We’re not revisionist historians here. There is a lot of talk about people killing people and the Apaches and the scalps. We started off with images from the Blood Meridian right off the top. It’s a dark world. Harrison Ford’s story about what he witnessed as a child with the atrocities committed upon the settlers and the Indians are saying all these terrible things have come from the white people … and they’re [both] right.

Instead of making it like they’re all playing nice together and they happen to be friends right off the bat … even Harrison Ford and Adam Beach — who clearly have a very strong bond, stronger in many ways than he does with his own son — he’s conflicted about that feeling. But yet, in his heart, he still looked after him like a son and is seen as such.
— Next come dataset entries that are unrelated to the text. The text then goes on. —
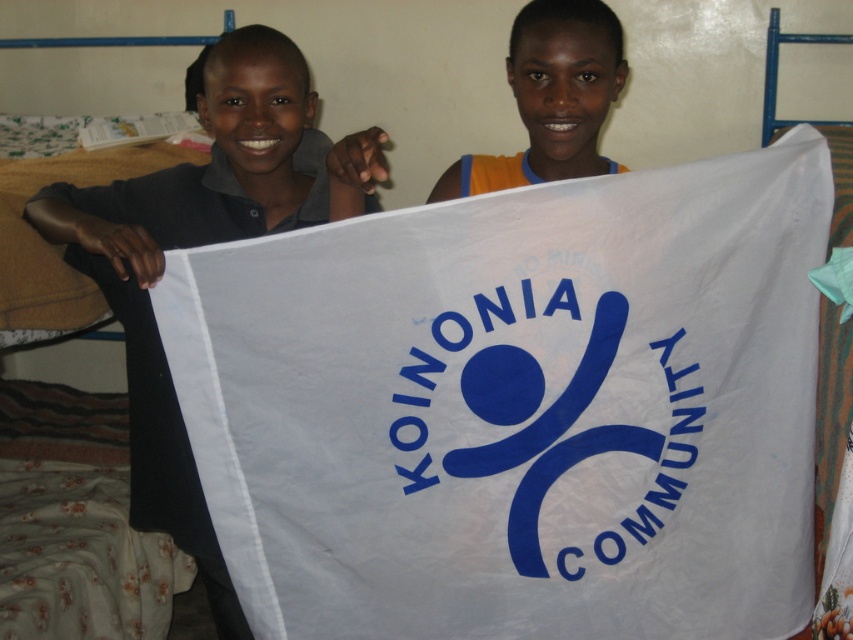
Question: Can you confirm if white fabric flag at center is wider than blue fabric logo at center?

Choices:
 (A) no
 (B) yes

Answer: (B)

Question: Can you confirm if white fabric flag at center is positioned to the left of dark gray shirt at left?

Choices:
 (A) no
 (B) yes

Answer: (A)

Question: Which object is the farthest from the white fabric flag at center?

Choices:
 (A) blue fabric logo at center
 (B) dark gray shirt at left
 (C) orange fabric at upper center

Answer: (C)

Question: Which of the following is the closest to the observer?

Choices:
 (A) dark gray shirt at left
 (B) blue fabric logo at center
 (C) orange fabric at upper center

Answer: (A)

Question: Based on their relative distances, which object is farther from the orange fabric at upper center?

Choices:
 (A) white fabric flag at center
 (B) dark gray shirt at left

Answer: (A)

Question: Does white fabric flag at center lie in front of blue fabric logo at center?

Choices:
 (A) yes
 (B) no

Answer: (A)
Who knew? After a summer where race is left out of a movie about the struggles of the ’60s, and Captain America blithely ignores the unintegrated realities of the American Army in World War II, it’s refreshing to hear a director call revisionism by its name and express hopes of avoiding it. I don’t think this movie, or every movie, has to be about aggressively forcing viewers to confront the difficult truths in America’s past, but accepting the truth for what it is and building your fictional world in response to it and in acknowledgement of it is good practice, and good storytelling. Conflict is generally more interesting than whitewash.